In principle, the absence of signaling activity by the glp-1 pathway may be sufficient for germ cells to enter the meiotic pathway. Initial entry into meiosis in the L3 may occur solely because proximal germ cells have escaped the influence of the DTC (Kimble and White 1981). It is also possible that somatic gonad cells that neighbor proximal germ cells have an active role in promoting entry into meiotic prophase in L3.

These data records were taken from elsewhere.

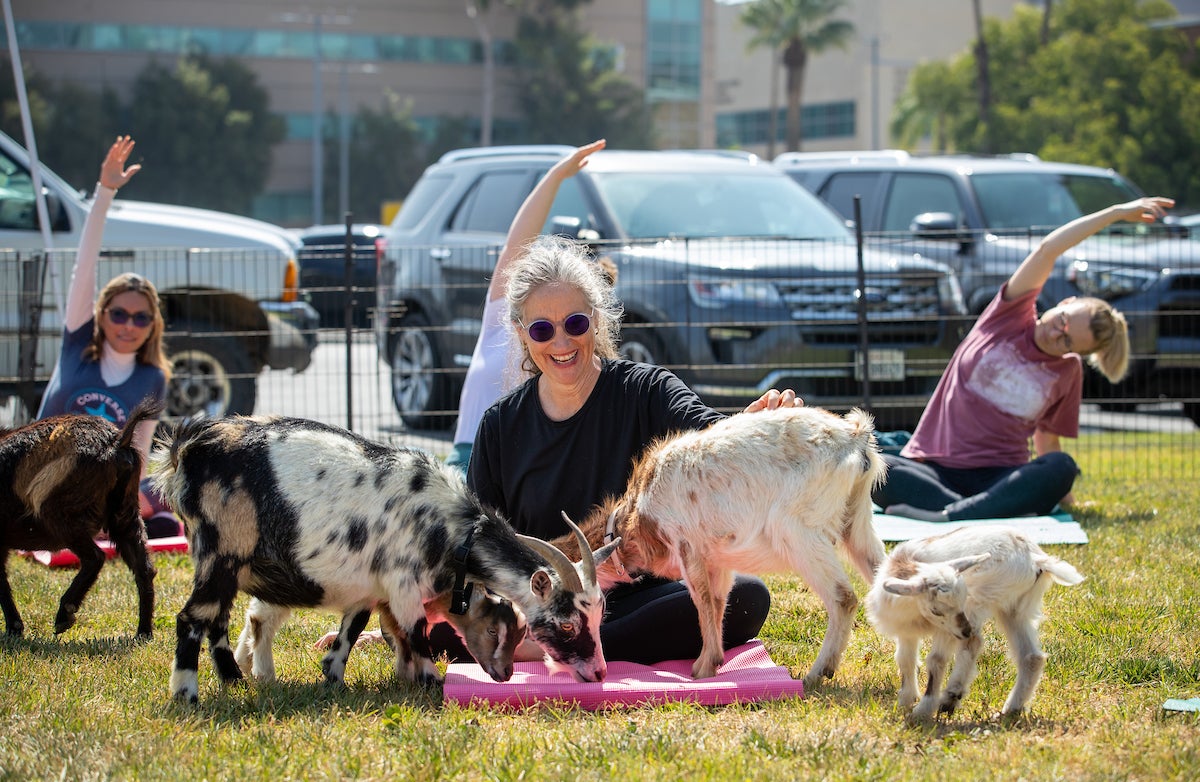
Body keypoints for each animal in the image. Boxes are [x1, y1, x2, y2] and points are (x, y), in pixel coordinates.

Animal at [0, 398, 164, 639]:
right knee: (144, 569)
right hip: (126, 513)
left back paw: (63, 616)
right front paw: (14, 630)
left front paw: (14, 630)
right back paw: (143, 633)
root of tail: (117, 441)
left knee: (95, 557)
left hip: (62, 515)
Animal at [234, 580, 526, 684]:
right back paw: (264, 673)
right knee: (261, 617)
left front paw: (405, 674)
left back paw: (243, 661)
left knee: (255, 612)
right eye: (492, 631)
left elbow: (403, 638)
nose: (507, 673)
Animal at [557, 405, 887, 687]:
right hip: (856, 522)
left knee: (843, 597)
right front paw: (712, 663)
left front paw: (702, 670)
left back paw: (817, 673)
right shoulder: (717, 560)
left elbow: (702, 602)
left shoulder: (686, 546)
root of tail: (856, 437)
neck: (638, 511)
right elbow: (717, 602)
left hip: (797, 529)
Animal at [865, 525, 1085, 721]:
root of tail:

B. Suppressors and Enhancers of glp-1

To identify additional components of the glp-1 signaling pathway and genes that modulate its activity, mutations that suppress (sog genes; Maine and Kimble 1993) or enhance (ego genes; Qiao et al. 1995) the phenotype of glp-1 (ts) mutants have been sought. sog mutants do not bypass the requirement of glp-1 , as they fail to suppress a glp-1 null mutation. Since partial loss-of-function alleles of lag-1 represent one class of ego mutants, this enhancer screen can identify components of the glp-1 signaling pathway. The remaining ego mutants display a heterogeneous mix of sterile phenotypes. Future characterization will determine the null phenotype and the molecular nature of the sog and ego genes.

C. Proximal Proliferation

Mutations in more than ten genes display a proximal proliferation (Pro) phenotype, for example, lin-12(lf) (Seydoux et al. 1990), shv mutants (R. Francis et al., unpubl.), pro(q540) (L. Kadyk and J. Kimble, pers. comm.), let-42(gf) (B. Westlund and T. Schedl, unpubl.), and ego-3 (Qiao et al. 1995). In most cases, it is not yet known whether the mutations affect components of the glp-1 signaling pathway or disrupt meiotic prophase functions (see gld-1 below). In the case of lin-12(lf), inappropriate signaling between the somatic gonad and the germ line is the likely cause of the proximal proliferation phenotype. During the L1 and L2 stages, the gonadal anchor cell (AC) and its precursors contact the germ line. In lin-12(lf) mutants and in the wild type when certain somatic gonad blast cells are ablated, proximal germ cells fail to enter the meiotic prophase, resulting in proximal proliferation (Seydoux et al. 1990). A likely scenario for the lin-12(lf) Pro phenotype is that LAG-2 expressed in the AC and its precursors (for the anchor cell/ventral uterine decision, see Greenwald, this volume) inappropriately activates germ-line GLP-1, a process that is normally blocked or limited by surrounding somatic gonad cells and lin-12 (+) activity.